Pinkett was born in Washington, D.C.; he grew up in the Sterling, Virginia, area and attended Park View High School from 1978 to 1982.

==College playing career==
Pinkett played in the Gerry Faust era at Notre Dame, and, as a sophomore, was named a first-team All-American by both Football News and The Sporting News. In 1985, he was eighth in the Heisman balloting. He was Notre Dame's career rushing leader with 4,131 yards until Autry Denson broke his record in 1998, with 4,318 yards. Pinkett was the first Notre Dame player ever to rush for 1,000 yards in three consecutive seasons. He had 1,179 in 1983, 1,268 in 1984 and 1,176 in 1985. He remains the Irish career scoring leader with 53 touchdowns, including 49 rushing. He is tied with Vagas Ferguson (1976–1979) for the most rushing touchdowns in a single season.

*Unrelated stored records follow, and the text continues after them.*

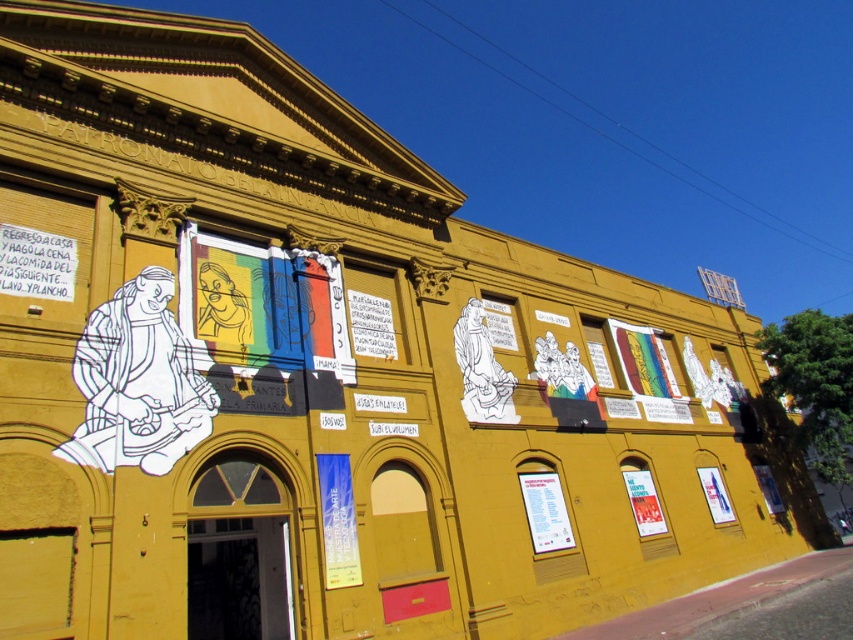
Question: Which of these objects is positioned farthest from the blue fabric banner at center?

Choices:
 (A) white paper poster at upper left
 (B) matte white poster at lower right

Answer: (B)

Question: Is blue fabric banner at center positioned at the back of matte white poster at lower right?

Choices:
 (A) yes
 (B) no

Answer: (B)

Question: Estimate the real-world distances between objects in this image. Which object is farther from the matte paper poster at lower right?

Choices:
 (A) matte white poster at lower right
 (B) white paper poster at center
 (C) blue fabric banner at center
 (D) white paper poster at upper left

Answer: (D)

Pinkett had 17 touchdowns in 1984 and Ferguson had 17 in 1979. Pinkett scored 4 touchdowns against Penn State at Happy Valley on November 12, 1983, and scored 3 against the Nittany Lions at Notre Dame Stadium on November 17, 1984.

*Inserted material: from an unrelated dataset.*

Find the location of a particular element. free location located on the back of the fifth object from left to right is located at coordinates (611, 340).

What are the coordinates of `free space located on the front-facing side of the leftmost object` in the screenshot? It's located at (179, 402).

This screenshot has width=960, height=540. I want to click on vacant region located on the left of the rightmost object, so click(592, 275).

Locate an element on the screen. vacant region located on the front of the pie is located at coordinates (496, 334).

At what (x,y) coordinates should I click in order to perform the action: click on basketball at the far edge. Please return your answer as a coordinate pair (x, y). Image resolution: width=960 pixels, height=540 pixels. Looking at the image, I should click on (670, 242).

==College career statistics==

Legend
| Bold | Career high |

| Year | Team | Games | Rushing |  |  |  | Receiving |  |  |  |
| GP | Att | Yds | Avg | TD | Rec | Yds | Avg | TD |
| 1982 | Notre Dame | 10 | 107 | 532 | 5.0 | 5 | 9 | 94 | 10.4 | 0 |
| 1983 | Notre Dame | 11 | 252 | 1,394 | 5.5 | 16 | 28 | 288 | 10.3 | 2 |
| 1984 | Notre Dame | 11 | 275 | 1,105 | 4.0 | 17 | 19 | 257 | 13.5 | 1 |
| 1985 | Notre Dame | 11 | 255 | 1,100 | 4.3 | 11 | 17 | 135 | 7.9 | 0 |
|  |  | 43 | 889 | 4,131 | 4.6 | 49 | 73 | 774 | 10.6 | 3 |

==Professional playing career==
Pinkett was drafted in the third round of the 1986 NFL Draft by the Houston Oilers. He played six seasons for the Oilers, from 1986 to 1991. In his career with the Oilers, he gained 2,624 yards rushing with 21 touchdowns, and caught 119 passes and 5 touchdowns. He was the team's leading rusher in his final year, 1991, with 720 yards.

==NFL career statistics==

Legend
| Bold | Career high |

===Regular season===

| Year | Team | Games |  | Rushing |  |  |  |  | Receiving |  |  |  |  |
| GP | GS | Att | Yds | Avg | Lng | TD | Rec | Yds | Avg | Lng | TD |
| 1986 | HOU | 16 | 3 | 77 | 225 | 2.9 | 14 | 2 | 35 | 248 | 7.1 | 20 | 1 |
| 1987 | HOU | 8 | 0 | 31 | 149 | 4.8 | 22 | 2 | 1 | 7 | 7.0 | 7 | 0 |
| 1988 | HOU | 16 | 2 | 122 | 513 | 4.2 | 27 | 7 | 12 | 114 | 9.5 | 51 | 2 |
| 1989 | HOU | 16 | 6 | 94 | 449 | 4.8 | 60 | 1 | 31 | 239 | 7.7 | 23 | 1 |
| 1990 | HOU | 15 | 0 | 66 | 268 | 4.1 | 19 | 0 | 11 | 85 | 7.7 | 38 | 0 |
| 1991 | HOU | 16 | 16 | 171 | 720 | 4.2 | 32 | 9 | 29 | 228 | 7.9 | 36 | 1 |
| Career |  | 87 | 27 | 561 | 2,324 | 4.1 | 60 | 21 | 119 | 921 | 7.7 | 51 | 5 |

===Playoffs===

| Year | Team | Games |  | Rushing |  |  |  |  | Receiving |  |  |  |  |
| GP | GS | Att | Yds | Avg | Lng | TD | Rec | Yds | Avg | Lng | TD |
| 1987 | HOU | 2 | 0 | 17 | 49 | 2.9 | 8 | 0 | 2 | 8 | 4.0 | 5 | 0 |
| 1988 | HOU | 2 | 1 | 17 | 95 | 5.6 | 27 | 1 | 4 | 45 | 11.3 | 15 | 1 |
| 1989 | HOU | 1 | 0 | 8 | 26 | 3.3 | 6 | 0 | 3 | 24 | 8.0 | 13 | 0 |
| 1990 | HOU | 1 | 0 | 5 | 43 | 8.6 | 16 | 0 | 1 | 10 | 10.0 | 10 | 0 |
| 1991 | HOU | 2 | 1 | 0 | 0 | 0.0 | 0 | 0 | 0 | 0 | 0.0 | 0 | 0 |
| Career |  | 8 | 2 | 47 | 213 | 4.5 | 27 | 1 | 10 | 87 | 8.7 | 15 | 1 |

==Post-playing career==
Pinkett served as the color commentator for Notre Dame's football games broadcast by IMG College from 2006 to 2017. He was removed from the broadcasting team on August 30, 2012, following inappropriate remarks. In 2010, he split play-by-play partners with Don Criqui, who did home Notre Dame's football games, and Dick Enberg, who did road Notre Dame's football games. He was also a sideline reporter for the NFL on Westwood One and did color analyzing with Jim Henderson on radio broadcasts for the New Orleans Saints.

==Suspension==
On August 29, 2012, Pinkett appeared on WSCR in Chicago and said that there's nothing wrong with having "a few bad citizens" on Notre Dame's roster, and that a team "full of choirboys" wouldn't win many games. Given a chance to clarify his remarks, Pinkett claimed that winning teams always had "a couple of criminals" on their rosters. Notre Dame's athletic department harshly condemned Pinkett's remarks, and IMG suspended him for three games.